▶ **DIRECTIONS FOR THIS TASK**:
Reproduce every line of the material below verbatim, with no alterations.

········

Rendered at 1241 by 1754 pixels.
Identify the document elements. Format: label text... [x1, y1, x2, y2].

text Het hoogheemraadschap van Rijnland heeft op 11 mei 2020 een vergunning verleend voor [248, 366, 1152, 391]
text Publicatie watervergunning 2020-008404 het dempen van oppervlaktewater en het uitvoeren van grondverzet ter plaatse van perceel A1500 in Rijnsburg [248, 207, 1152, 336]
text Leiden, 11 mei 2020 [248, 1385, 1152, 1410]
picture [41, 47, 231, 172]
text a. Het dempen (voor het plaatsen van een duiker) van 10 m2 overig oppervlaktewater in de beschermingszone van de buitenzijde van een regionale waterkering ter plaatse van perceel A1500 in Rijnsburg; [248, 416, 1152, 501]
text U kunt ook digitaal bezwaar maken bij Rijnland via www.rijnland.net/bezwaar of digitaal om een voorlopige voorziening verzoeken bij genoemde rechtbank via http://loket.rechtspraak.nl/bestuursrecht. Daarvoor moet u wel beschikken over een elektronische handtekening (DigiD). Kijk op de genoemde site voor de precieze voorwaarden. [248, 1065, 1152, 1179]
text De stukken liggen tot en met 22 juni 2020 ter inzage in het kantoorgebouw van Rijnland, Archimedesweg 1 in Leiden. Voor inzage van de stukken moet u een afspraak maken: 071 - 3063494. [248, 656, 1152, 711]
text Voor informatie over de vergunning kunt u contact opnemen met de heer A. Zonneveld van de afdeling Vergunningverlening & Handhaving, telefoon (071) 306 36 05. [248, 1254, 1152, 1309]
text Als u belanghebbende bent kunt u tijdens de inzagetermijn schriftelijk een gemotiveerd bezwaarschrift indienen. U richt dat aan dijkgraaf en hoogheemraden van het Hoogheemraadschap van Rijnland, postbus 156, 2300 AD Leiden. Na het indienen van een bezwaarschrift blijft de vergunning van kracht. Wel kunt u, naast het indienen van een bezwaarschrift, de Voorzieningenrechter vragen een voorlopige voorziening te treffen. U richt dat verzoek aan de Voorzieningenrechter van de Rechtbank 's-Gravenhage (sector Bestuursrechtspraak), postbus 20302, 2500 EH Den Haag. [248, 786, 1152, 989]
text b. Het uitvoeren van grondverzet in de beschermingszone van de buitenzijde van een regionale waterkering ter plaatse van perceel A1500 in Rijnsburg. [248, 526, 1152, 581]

········

▶ **RESULT OF THE TASK**:
Rendered at 1241 by 1754 pixels.
Identify the document elements. Format: label text... [x1, y1, x2, y2].

text Het hoogheemraadschap van Rijnland heeft op 11 mei 2020 een vergunning verleend voor [248, 366, 1152, 391]
text Publicatie watervergunning 2020-008404 het dempen van oppervlaktewater en het uitvoeren van grondverzet ter plaatse van perceel A1500 in Rijnsburg [248, 207, 1152, 336]
text Leiden, 11 mei 2020 [248, 1385, 1152, 1410]
picture [41, 47, 231, 172]
text a. Het dempen (voor het plaatsen van een duiker) van 10 m2 overig oppervlaktewater in de beschermingszone van de buitenzijde van een regionale waterkering ter plaatse van perceel A1500 in Rijnsburg; [248, 416, 1152, 501]
text U kunt ook digitaal bezwaar maken bij Rijnland via www.rijnland.net/bezwaar of digitaal om een voorlopige voorziening verzoeken bij genoemde rechtbank via http://loket.rechtspraak.nl/bestuursrecht. Daarvoor moet u wel beschikken over een elektronische handtekening (DigiD). Kijk op de genoemde site voor de precieze voorwaarden. [248, 1065, 1152, 1179]
text De stukken liggen tot en met 22 juni 2020 ter inzage in het kantoorgebouw van Rijnland, Archimedesweg 1 in Leiden. Voor inzage van de stukken moet u een afspraak maken: 071 - 3063494. [248, 656, 1152, 711]
text Voor informatie over de vergunning kunt u contact opnemen met de heer A. Zonneveld van de afdeling Vergunningverlening & Handhaving, telefoon (071) 306 36 05. [248, 1254, 1152, 1309]
text Als u belanghebbende bent kunt u tijdens de inzagetermijn schriftelijk een gemotiveerd bezwaarschrift indienen. U richt dat aan dijkgraaf en hoogheemraden van het Hoogheemraadschap van Rijnland, postbus 156, 2300 AD Leiden. Na het indienen van een bezwaarschrift blijft de vergunning van kracht. Wel kunt u, naast het indienen van een bezwaarschrift, de Voorzieningenrechter vragen een voorlopige voorziening te treffen. U richt dat verzoek aan de Voorzieningenrechter van de Rechtbank 's-Gravenhage (sector Bestuursrechtspraak), postbus 20302, 2500 EH Den Haag. [248, 786, 1152, 989]
text b. Het uitvoeren van grondverzet in de beschermingszone van de buitenzijde van een regionale waterkering ter plaatse van perceel A1500 in Rijnsburg. [248, 526, 1152, 581]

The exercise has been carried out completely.